Data lineage means many things to many people but it essentially refers to provenance - how do you prove where your data comes from?
It’s really a simple exercise. Just pull an imaginary string of data from where the information presents itself, back through the labyrinth of data stores and processing chains, until you can go no further.
I’m constantly amazed by why so few organisations practice sound data lineage management despite having fairly mature data quality or even data governance programs. On a side note, if ever there was a justification for the importance of data lineage management then just take a look at the brand damage caused by the recent European horse meat scandal.
But I digress. Why is data lineage your secret data quality weapon?

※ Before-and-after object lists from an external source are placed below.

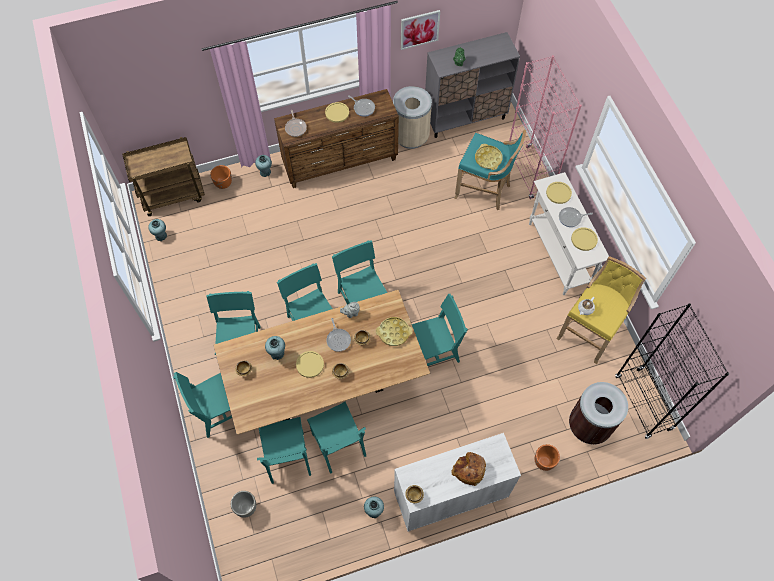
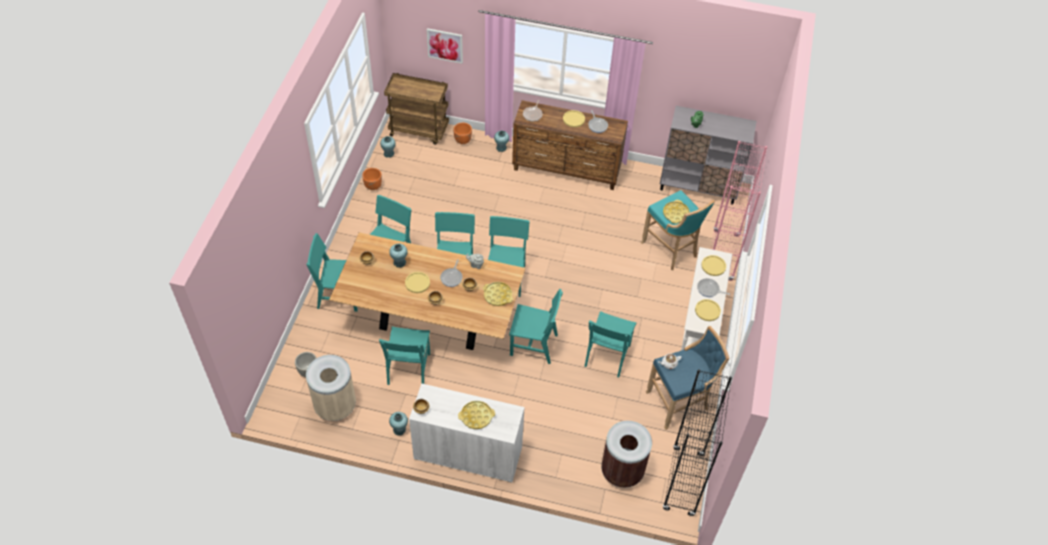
camera: 30 degrees right, 10 degrees down
turquoise chair [257,417,311,484] -> turquoise chair moved to [584,311,636,378]
beige trash can [393,86,432,149] -> beige trash can moved to [306,355,356,421]
picture [401,10,440,50] -> picture moved to [427,28,463,64]
bread [451,452,486,486] -> yellow tray [458,401,495,429]
orange planter [535,444,560,471] -> orange planter moved to [362,168,382,190]
yellow stool [556,256,646,364] -> blue stool [645,326,729,430]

The simple answer is that data lineage forces your organisation to address two big issues that become all too apparent:
- Lack of ownership
- Lack of formal information chain design
Lack of Ownership
As you examine data lineage, you are in effect unraveling the life story of how that data was created. You’ll find that the data you believed was owned by Marketing actually has its root in Billing. The financial data you send to the CFO is also processed by compliance and so on.
By building up a complete picture of where your data comes from, it’s far easier to understand the true ownership model of an organisations data.
Lack of Information Chain Design
I once implemented Information Chain Design in a company that believed it had three sources of plant equipment data. We had to stop counting and go back to the drawing board when the 30th system was uncovered.
The reality is that you will never improve data quality if you don’t simplify and improve your information chains. You need to measure, monitor and prevent data defects entering and flowing through information chains. To do this you need to start with the obvious question - what information chains do we have. Be prepared for some surprises.
In Summary
There are many other benefits of sound data lineage management but ownership and information chain improvements are a great starting point.
What’s more, data lineage can be undertaken in a simple spreadsheet initially and then coordinated in a more advanced tool at a later date as you start to recoup benefits to the organisation so there really are no barriers to getting started.